Les grandes pyramides sont des monuments élevés par la foi du peuple, par des travailleurs non opprimés, mais animés d’un immense enthousiasme religieux, au même titre que les cathédrales gothiques. Les légions des constructeurs de pyramides n’étaient ni des esclaves, ni des prisonniers de guerre « soumis à une tyrannie sanglante » mais elles se composaient de paysans, de bergers, d’artisans groupés autour de surveillants et de contremaîtres, tous plus ou moins initiés à l’œuvre architecturale en cours de réalisation.

Les égyptologues s’accordent pour affirmer « que le niveau de la morale régnante au temps des pyramides était exceptionnellement élevé ». La foi ne s’adressait pas uniquement à la personne du roi défunt, elle s’adressait à l’âme humaine tout court, à l’âme déifiée, à la propre âme du travailleur peinant, à l’âme et à son devenir. La pyramide est considérée comme le monument par excellence élevé à la gloire de l’âme.

On se pose toujours beaucoup de questions sur la construction de ces pyramides. Aucun document, aucune trace des procédés n’a été retrouvé. Cela s’explique par le fait que l’art de bâtir faisait partie d’enseignement initiatique dispensé à Memphis dans le temple de Ptah qui était transmis oralement sur la règle du secret, de maîtres à disciples.

 

Quelques repères

Pour l’instant, on situe les pyramides, de la IIIe à la XIIIe dynastie, c’est-à-dire  de 2700  à 1785 avant JC. Il existe environ 80 pyramides qui s’étendent sur un rayon de 100 km, entre Abou Roach au nord et Méïdoun au sud.
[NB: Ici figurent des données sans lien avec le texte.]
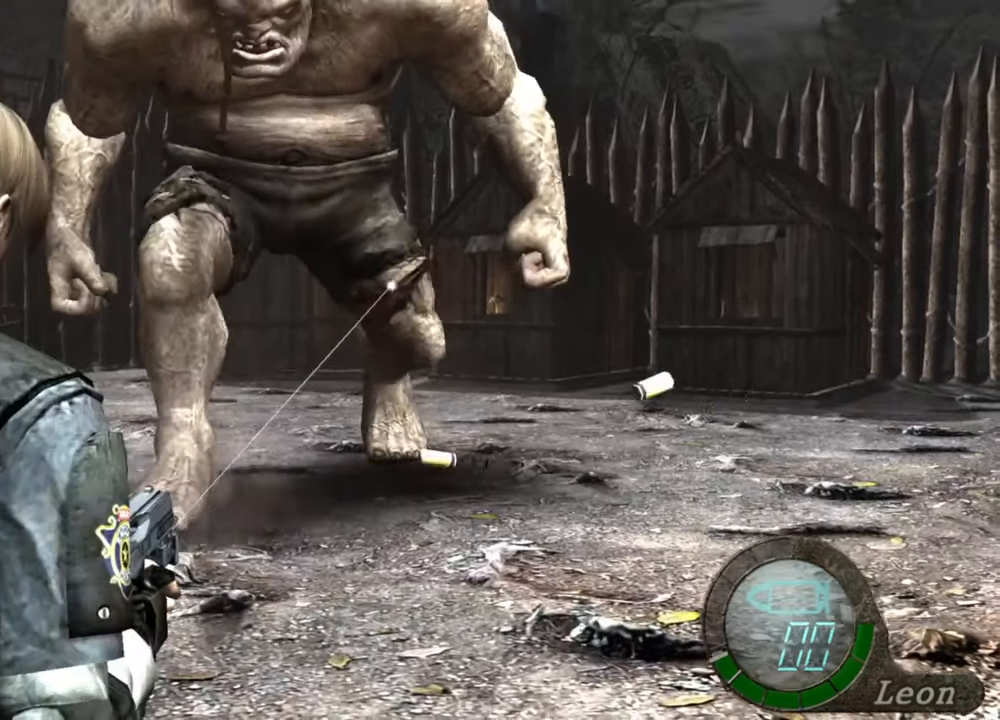
{"keys": [], "mouse": ["left", "right"], "events": []}
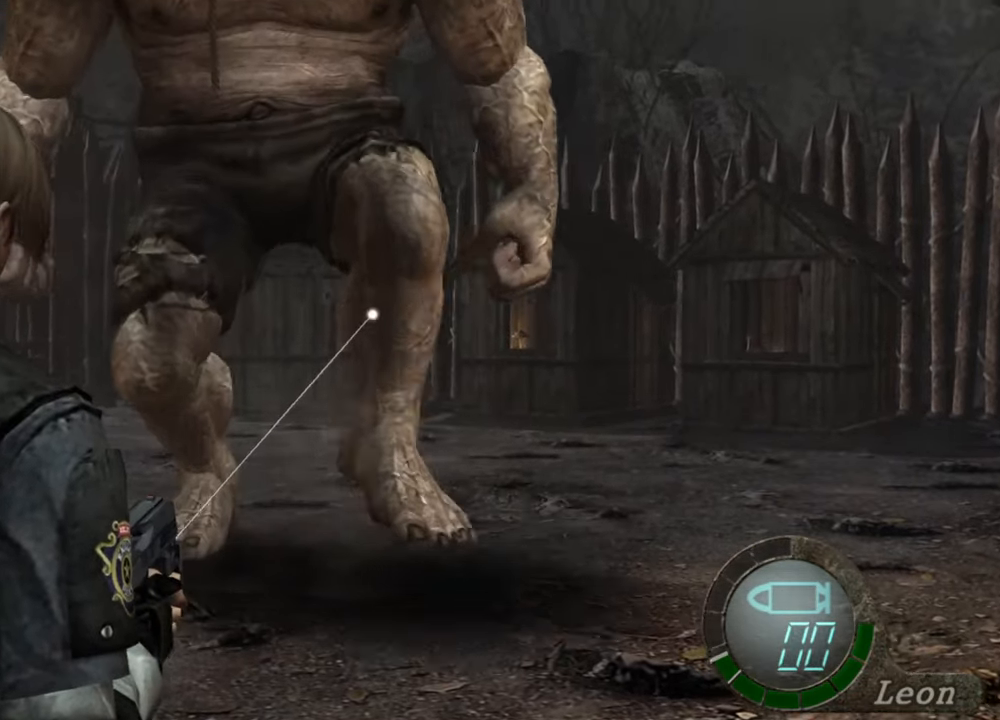
{"keys": ["s"], "mouse": [], "events": [[67, "mouse_left", "up"], [67, "s", "down"], [100, "mouse_right", "up"]]}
Il faut ajouter à cette aire, l’oasis du Fayoum où les rois du Moyen Empire firent édifier leurs propres pyramides.

 De l’Ancien au Moyen Empire, on trouve 67 tombeaux en forme de pyramides.
Les égyptologues pensent que sous l’Ancien Empire, 43 pyramides ont été construites :

                                                   24 pyramides de rois

                                                   19 pyramides de reines

Actuellement, à Saqqarah, on a retrouvé 10 pyramides de  rois et 9 de reines datant de l’Ancien Empire.

 Les constructions

A la IIIe dynastie (-2680 BC), le roi Djoser va faire construire la première pyramide qui fera 540  m de long et 278 m de large.

 A la IVe dynastie, le roi  Snefrou  (Sen Nefer : le deux est parfait) se fait construire 3 pyramides :

Une à Meïdoun, deux à Dachour dont une romboïdale avec deux systèmes d’appartements à l’intérieur.

 A la fin de la IVe dynastie, sont construites les pyramides de Kheops, Khephren,  Mykérinos.

 Puis, à la Ve dynastie, est construite la pyramide d’Ounas avec les premiers textes religieux de l’humanité.

 A la fin de la Ve dynastie, c’est sur le site d’Abousir que sont construites les pyramides de Sahouré, de Neferirikarê, de Rêneferef, et de Niouserrê.

 A la VIe dynastie, les pyramides de Pépy 1er, Pépy II, et de Têti, pyramides plus petites mais également avec des textes religieux gravés sur les parois.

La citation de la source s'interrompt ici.